Courtesy / Ogunquit Ocean Rescue The Ogunquit Ocean Rescue Service saw many of its lifeguards walk off the job last week.

In protest over a change in management, many of Ogunquit’s town-paid lifeguards have quit their jobs just two weeks into the summer season.

Fourteen of the 35 or so guards in the Ogunquit Ocean Rescue Service resigned last week after their captain, John Paul "J.P." Argenti, was removed from that position, according to published reports.

Interim Town Manager Matthew Buttrick made the change in order for Ogunquit Fire Chief Russell Osgood to take over administrative responsibility for the lifeguard service, according to the Portsmouth Herald. Osgood reports to Buttrick.

Argenti, who has worked seasonally on Ogunquit Beach for 20 years and led the service for the past eight, had reported to the town manager. The shake-up was intended to reduce the number of personnel supervised directly through that position, Buttrick told the Herald.
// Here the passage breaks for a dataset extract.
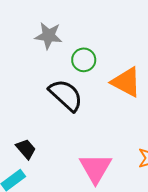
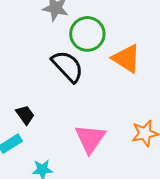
green circle: (84, 60) -> (87, 34), size x1.5

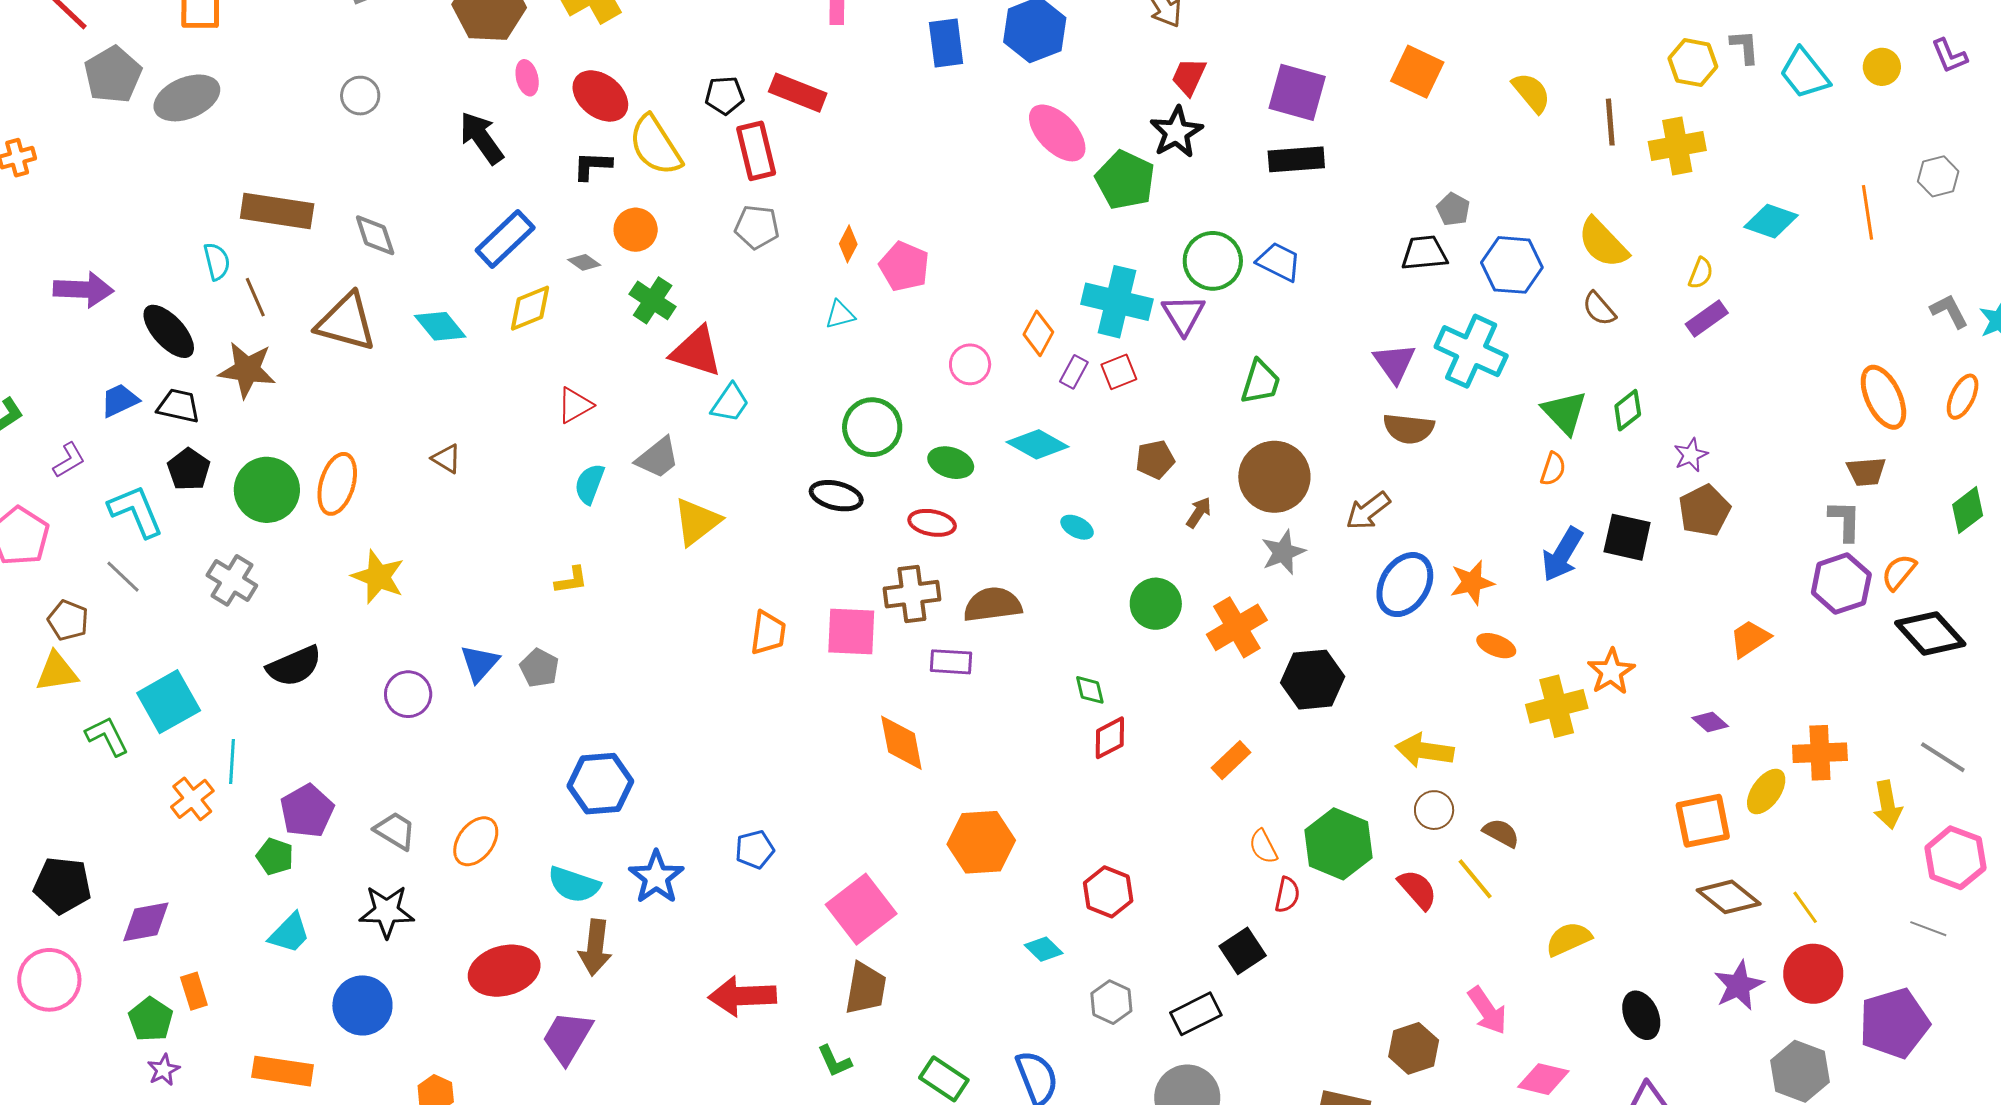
"What I was trying to do was consolidate some departments and reduce the amount of direct reports to the town manager's office," he said during a public meeting last week. Argenti was not demoted, according to Buttrick.

Nevertheless, Argenti resigned last Tuesday. The 14 other full-time, part-time and per-diem guards then quit to demonstrate their objections to the leadership change, according to an unofficial Facebook post from the guard service employees.

Buttrick told the Herald the number was eight.

In the post, the guards said, “The interim town manager chose to remove JP from his position and give it to the Fire Chief without formal cause, notice, or a fair hearing. This had the effect of squashing the conversation without alternative solutions being offered, diminishing a dedicated employee, and adding a layer of bureaucracy between the public and the lifeguards who protect them.”

At the meeting last week, an assistant captain, Ethan Bedard, said he was immediately resigning because of the situation. 

"I find that, morally, the direction that the Ocean Rescue service is being pushed at this time is wrong," he said, according to the Herald.

The Ogunquit Ocean Rescue Service handles 300 to 500 water incidents each year, as well as an average of 20 medical rescues and over 300 first aid responses, according to the Facebook post.

The post, which went up Thursday, had received over 100 comments and been shared over 120 times by Tuesday morning.

Ogunquit Beach has often been named one of the country's top seashores, and this year was No. 7 nationally in a ranking by U.S. News & World Report.